# Sanitizing my hands



## Flem (Jan 13, 2011)

I am about ready to rack to secondary. I am supposed to squeeze out the grape skin bag prior to racking. What is the proper method of sanitizing my hands? B-Brite solution? K-meta solution or the gas given off? Rubber/plastic gloves (cleaned and sanitized with the preceding)?


Thanks!
Mike


----------



## Tom (Jan 13, 2011)

Most here keep K-meta in a spray bottle. Spray your hands.


----------



## Bartman (Jan 13, 2011)

Wash your hands well, and you'll be fine. There is a difference between sterile and sanitized - sterilize means (roughly) to destroy all germs and microorganisms, typically by boiling or irradiating. Unless you're at the CDC working with bioterrorism materials, you're not going to need a truly sterile room or environment. Sanitize means to get the germs down to a low enough concentration that they won't contaminate your wine - the alcohol does a pretty good job of killing whatever bits you don't kill or weaken by washing/disinfecting your hands and equipment.

Looking at in reverse, if the room and equipment was actually sterile, the yeast fermenting your juice (and you!) would be dead too!


----------



## AlFulchino (Jan 13, 2011)

after you are done when your hands are stained, rinse off w a kmeta spray immediately and you will reduce the stains on your hands esp the ones that get into calouses


----------



## jnmar (Jan 13, 2011)

I just this morning racked off my merlot to which I had added a bag of fresh frozen blackberries in the primary. I washed and dried my hands, slipped on a pair of new nitrile gloves, rinsed them off and then sprayed with K-meta solution, then patted dry with a paper towel. Sanitized? No. Reasonably clean? Yes...but the main advantage to me was when I was through squeezin I didn't have blackberry cuticles.


----------



## Runningwolf (Jan 13, 2011)

I keep hand sanitizer in the area for which I always use when handling anything wine related. When spraying my equipment before use I also spray my hands.


----------



## ibglowin (Jan 13, 2011)

What are those.......








Al Fulchino said:


> esp the ones that get into calouses


----------



## cpfan (Jan 13, 2011)

I use a large "china cap" that I bought at a restaurant supply store. (bottom picture here http://en.wikipedia.org/wiki/Chinoise)

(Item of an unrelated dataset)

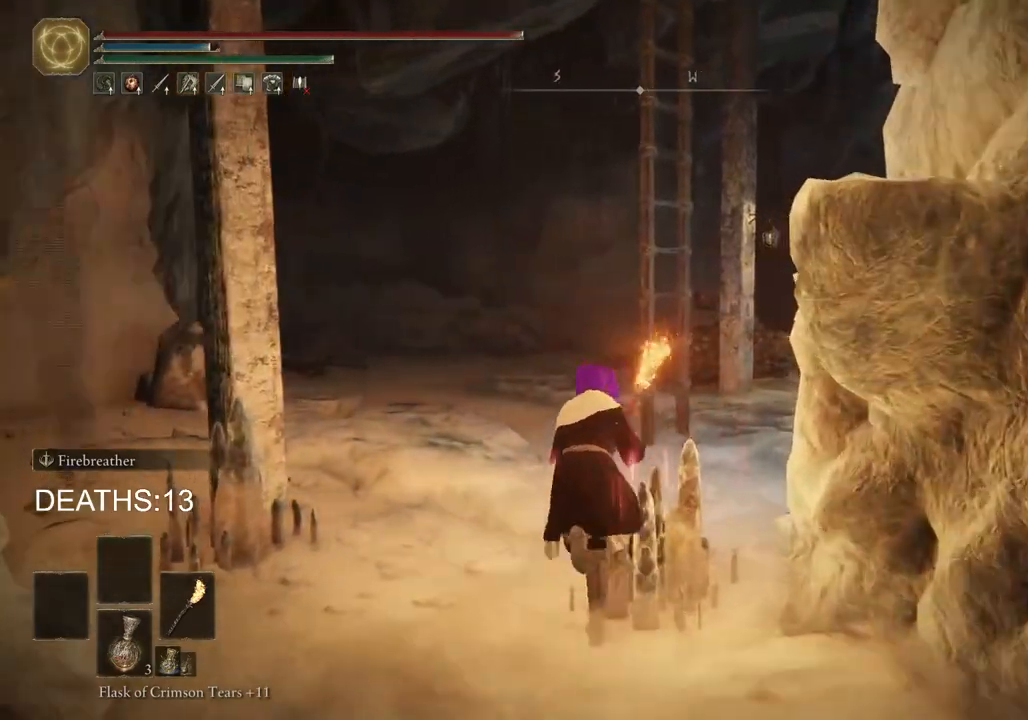
{"buttons": [], "left_stick": "up", "right_stick": "center", "events": [[383, "CIRCLE", "up"]]}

It fits across the primary. I use a pair of tongs to pick up the bag and put it in the China Cap. Then I use the stirring spoon to squeeze the bag against the sides of the China Cap. Leave it sit a few minutes (or whatever it takes.


The China Cap is also effective if the skins aren't in a bag. I use a skimmer to scoop up the skins and put them in the China Cap.


Steve


----------



## tonyt (Jan 13, 2011)

I put on a pair of disposable glove (the ones without powder), wash hands with them on, spray hands with K-mata, squeeze like crazy. I do this daily while grape packs are in bucket. If the grape skins are loose in the bucket I squeeze the skins that float. 

BTW, whoever invented the spray bottle of K-meta should get the Nobel Prize for Wine making.


----------



## Waldo (Jan 16, 2011)

I use the disposable glove method myself. I caried it one step further though and got the purple, grape flavored ones from my Dentist


----------



## Randoneur (Jan 17, 2011)

Waldo said:


> I use the disposable glove method myself. I caried it one step further though and got the purple, grape flavored ones from my Dentist




I've never tasted mine, I suspect they taste like grape anyway


----------



## tonyt (Jan 17, 2011)

Waldo said:


> I use the disposable glove method myself. I caried it one step further though and got the purple, grape flavored ones from my Dentist



I didn't know that rubber (gloves) came flavored too.


----------